Please write out every one of the entries below word for word, leaving out the pictures.

Records from a collection
---*---

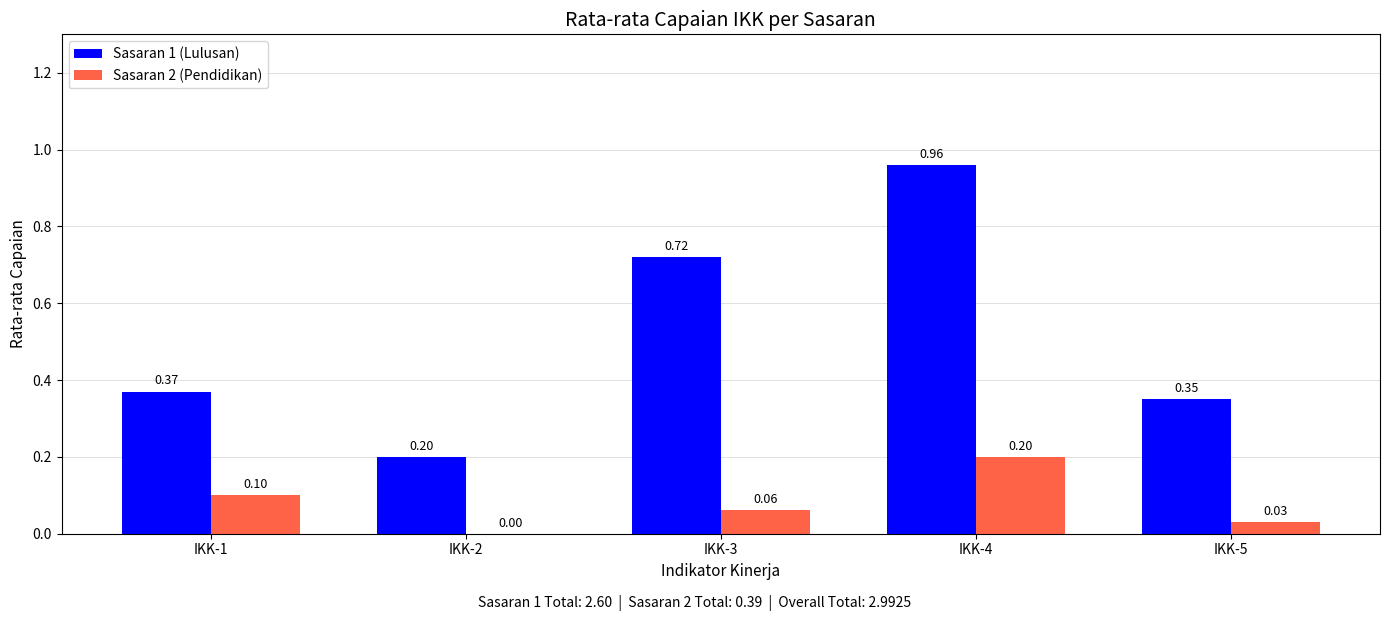

At which category is the sum across all series the highest?

IKK-4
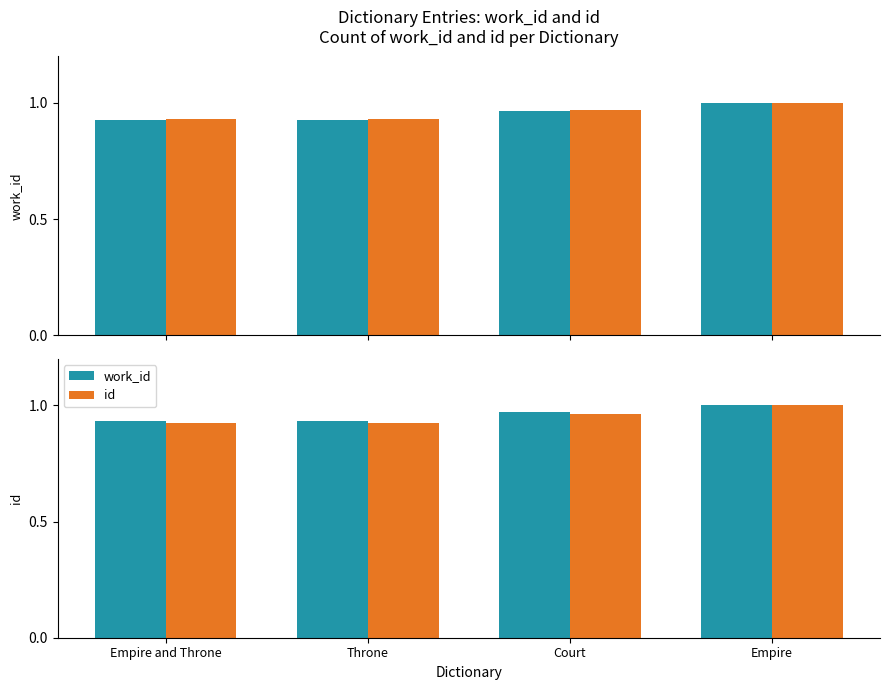

What is the lowest value of the id series?

0.9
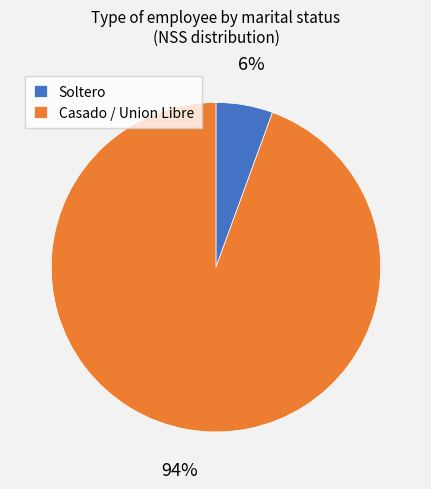

Which has a higher value, Casado / Union Libre or Soltero?

Casado / Union Libre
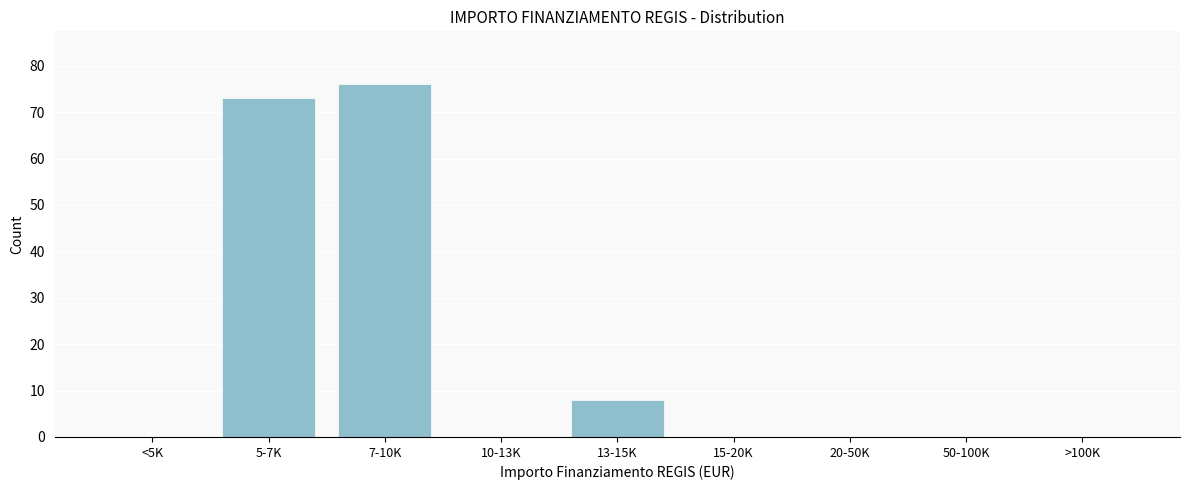

Reading left to right, extract all data points from this chart.

<5K=0	5-7K=73	7-10K=76	10-13K=0	13-15K=8	15-20K=0	20-50K=0	50-100K=0	>100K=0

---*---

* _REPLY_
At which category is the sum across all series the highest?

IKK-4

What is the lowest value of the id series?

0.9

Which has a higher value, Casado / Union Libre or Soltero?

Casado / Union Libre

Reading left to right, extract all data points from this chart.

<5K=0	5-7K=73	7-10K=76	10-13K=0	13-15K=8	15-20K=0	20-50K=0	50-100K=0	>100K=0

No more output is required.